Entries drawn from a collection
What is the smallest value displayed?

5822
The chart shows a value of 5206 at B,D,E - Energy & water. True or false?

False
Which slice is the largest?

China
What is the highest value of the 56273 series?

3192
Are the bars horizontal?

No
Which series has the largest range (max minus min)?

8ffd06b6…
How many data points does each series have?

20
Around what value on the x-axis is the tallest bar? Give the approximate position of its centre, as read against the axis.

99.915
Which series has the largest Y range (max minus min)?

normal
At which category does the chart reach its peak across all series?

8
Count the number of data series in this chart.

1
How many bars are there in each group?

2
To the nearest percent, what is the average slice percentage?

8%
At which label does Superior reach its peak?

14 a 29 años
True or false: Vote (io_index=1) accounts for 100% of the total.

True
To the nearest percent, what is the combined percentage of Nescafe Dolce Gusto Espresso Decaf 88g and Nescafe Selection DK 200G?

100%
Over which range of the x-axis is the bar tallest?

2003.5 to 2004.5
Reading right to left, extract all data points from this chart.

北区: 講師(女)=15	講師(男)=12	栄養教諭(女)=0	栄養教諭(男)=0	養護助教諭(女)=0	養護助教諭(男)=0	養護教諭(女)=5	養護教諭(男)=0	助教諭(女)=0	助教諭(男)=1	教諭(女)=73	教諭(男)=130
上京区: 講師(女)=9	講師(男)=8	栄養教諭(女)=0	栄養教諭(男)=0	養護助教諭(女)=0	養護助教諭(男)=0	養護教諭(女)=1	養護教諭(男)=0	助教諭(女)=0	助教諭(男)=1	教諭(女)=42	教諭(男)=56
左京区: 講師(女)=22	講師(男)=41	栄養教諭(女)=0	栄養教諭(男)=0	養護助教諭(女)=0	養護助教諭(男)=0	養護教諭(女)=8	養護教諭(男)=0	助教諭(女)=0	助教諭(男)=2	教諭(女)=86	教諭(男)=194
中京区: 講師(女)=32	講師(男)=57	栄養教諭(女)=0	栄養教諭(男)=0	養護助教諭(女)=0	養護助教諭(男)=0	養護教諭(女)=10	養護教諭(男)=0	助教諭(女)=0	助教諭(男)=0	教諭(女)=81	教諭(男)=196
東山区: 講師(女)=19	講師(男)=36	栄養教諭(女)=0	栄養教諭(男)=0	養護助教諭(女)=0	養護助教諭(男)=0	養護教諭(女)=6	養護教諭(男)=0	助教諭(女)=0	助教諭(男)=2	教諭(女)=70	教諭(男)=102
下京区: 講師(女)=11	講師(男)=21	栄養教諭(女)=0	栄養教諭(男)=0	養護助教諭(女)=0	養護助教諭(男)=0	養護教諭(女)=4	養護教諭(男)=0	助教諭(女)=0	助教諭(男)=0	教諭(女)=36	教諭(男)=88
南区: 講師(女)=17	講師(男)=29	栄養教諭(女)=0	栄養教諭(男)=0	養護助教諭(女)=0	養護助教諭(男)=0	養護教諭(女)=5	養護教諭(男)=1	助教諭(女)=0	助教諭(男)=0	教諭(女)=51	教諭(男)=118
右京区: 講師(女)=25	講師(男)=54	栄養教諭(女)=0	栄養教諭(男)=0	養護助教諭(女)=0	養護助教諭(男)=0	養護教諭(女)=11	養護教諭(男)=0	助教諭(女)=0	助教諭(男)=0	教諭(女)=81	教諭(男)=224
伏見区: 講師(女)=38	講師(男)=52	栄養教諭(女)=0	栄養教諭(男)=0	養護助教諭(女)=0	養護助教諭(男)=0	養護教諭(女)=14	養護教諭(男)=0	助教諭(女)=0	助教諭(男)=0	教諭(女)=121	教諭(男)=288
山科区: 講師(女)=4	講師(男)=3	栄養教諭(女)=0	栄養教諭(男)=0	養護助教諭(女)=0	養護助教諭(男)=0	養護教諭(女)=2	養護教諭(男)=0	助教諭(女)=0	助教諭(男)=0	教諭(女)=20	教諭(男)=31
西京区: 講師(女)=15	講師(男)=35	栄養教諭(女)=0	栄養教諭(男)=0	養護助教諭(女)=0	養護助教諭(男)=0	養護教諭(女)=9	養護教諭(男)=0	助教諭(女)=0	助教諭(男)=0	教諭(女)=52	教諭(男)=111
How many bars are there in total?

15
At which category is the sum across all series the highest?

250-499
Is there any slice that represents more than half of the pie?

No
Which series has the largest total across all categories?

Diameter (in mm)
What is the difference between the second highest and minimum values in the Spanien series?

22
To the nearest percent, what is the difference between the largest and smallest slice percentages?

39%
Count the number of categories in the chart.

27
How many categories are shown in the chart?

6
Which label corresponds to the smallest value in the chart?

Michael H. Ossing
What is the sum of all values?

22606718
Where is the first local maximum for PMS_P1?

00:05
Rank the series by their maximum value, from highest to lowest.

Task objective: Please write out every item above word for word, changing nothing.

Exercise response:
What is the smallest value displayed?

5822
The chart shows a value of 5206 at B,D,E - Energy & water. True or false?

False
Which slice is the largest?

China
What is the highest value of the 56273 series?

3192
Are the bars horizontal?

No
Which series has the largest range (max minus min)?

8ffd06b6…
How many data points does each series have?

20
Around what value on the x-axis is the tallest bar? Give the approximate position of its centre, as read against the axis.

99.915
Which series has the largest Y range (max minus min)?

normal
At which category does the chart reach its peak across all series?

8
Count the number of data series in this chart.

1
How many bars are there in each group?

2
To the nearest percent, what is the average slice percentage?

8%
At which label does Superior reach its peak?

14 a 29 años
True or false: Vote (io_index=1) accounts for 100% of the total.

True
To the nearest percent, what is the combined percentage of Nescafe Dolce Gusto Espresso Decaf 88g and Nescafe Selection DK 200G?

100%
Over which range of the x-axis is the bar tallest?

2003.5 to 2004.5
Reading right to left, extract all data points from this chart.

北区: 講師(女)=15	講師(男)=12	栄養教諭(女)=0	栄養教諭(男)=0	養護助教諭(女)=0	養護助教諭(男)=0	養護教諭(女)=5	養護教諭(男)=0	助教諭(女)=0	助教諭(男)=1	教諭(女)=73	教諭(男)=130
上京区: 講師(女)=9	講師(男)=8	栄養教諭(女)=0	栄養教諭(男)=0	養護助教諭(女)=0	養護助教諭(男)=0	養護教諭(女)=1	養護教諭(男)=0	助教諭(女)=0	助教諭(男)=1	教諭(女)=42	教諭(男)=56
左京区: 講師(女)=22	講師(男)=41	栄養教諭(女)=0	栄養教諭(男)=0	養護助教諭(女)=0	養護助教諭(男)=0	養護教諭(女)=8	養護教諭(男)=0	助教諭(女)=0	助教諭(男)=2	教諭(女)=86	教諭(男)=194
中京区: 講師(女)=32	講師(男)=57	栄養教諭(女)=0	栄養教諭(男)=0	養護助教諭(女)=0	養護助教諭(男)=0	養護教諭(女)=10	養護教諭(男)=0	助教諭(女)=0	助教諭(男)=0	教諭(女)=81	教諭(男)=196
東山区: 講師(女)=19	講師(男)=36	栄養教諭(女)=0	栄養教諭(男)=0	養護助教諭(女)=0	養護助教諭(男)=0	養護教諭(女)=6	養護教諭(男)=0	助教諭(女)=0	助教諭(男)=2	教諭(女)=70	教諭(男)=102
下京区: 講師(女)=11	講師(男)=21	栄養教諭(女)=0	栄養教諭(男)=0	養護助教諭(女)=0	養護助教諭(男)=0	養護教諭(女)=4	養護教諭(男)=0	助教諭(女)=0	助教諭(男)=0	教諭(女)=36	教諭(男)=88
南区: 講師(女)=17	講師(男)=29	栄養教諭(女)=0	栄養教諭(男)=0	養護助教諭(女)=0	養護助教諭(男)=0	養護教諭(女)=5	養護教諭(男)=1	助教諭(女)=0	助教諭(男)=0	教諭(女)=51	教諭(男)=118
右京区: 講師(女)=25	講師(男)=54	栄養教諭(女)=0	栄養教諭(男)=0	養護助教諭(女)=0	養護助教諭(男)=0	養護教諭(女)=11	養護教諭(男)=0	助教諭(女)=0	助教諭(男)=0	教諭(女)=81	教諭(男)=224
伏見区: 講師(女)=38	講師(男)=52	栄養教諭(女)=0	栄養教諭(男)=0	養護助教諭(女)=0	養護助教諭(男)=0	養護教諭(女)=14	養護教諭(男)=0	助教諭(女)=0	助教諭(男)=0	教諭(女)=121	教諭(男)=288
山科区: 講師(女)=4	講師(男)=3	栄養教諭(女)=0	栄養教諭(男)=0	養護助教諭(女)=0	養護助教諭(男)=0	養護教諭(女)=2	養護教諭(男)=0	助教諭(女)=0	助教諭(男)=0	教諭(女)=20	教諭(男)=31
西京区: 講師(女)=15	講師(男)=35	栄養教諭(女)=0	栄養教諭(男)=0	養護助教諭(女)=0	養護助教諭(男)=0	養護教諭(女)=9	養護教諭(男)=0	助教諭(女)=0	助教諭(男)=0	教諭(女)=52	教諭(男)=111
How many bars are there in total?

15
At which category is the sum across all series the highest?

250-499
Is there any slice that represents more than half of the pie?

No
Which series has the largest total across all categories?

Diameter (in mm)
What is the difference between the second highest and minimum values in the Spanien series?

22
To the nearest percent, what is the difference between the largest and smallest slice percentages?

39%
Count the number of categories in the chart.

27
How many categories are shown in the chart?

6
Which label corresponds to the smallest value in the chart?

Michael H. Ossing
What is the sum of all values?

22606718
Where is the first local maximum for PMS_P1?

00:05
Rank the series by their maximum value, from highest to lowest.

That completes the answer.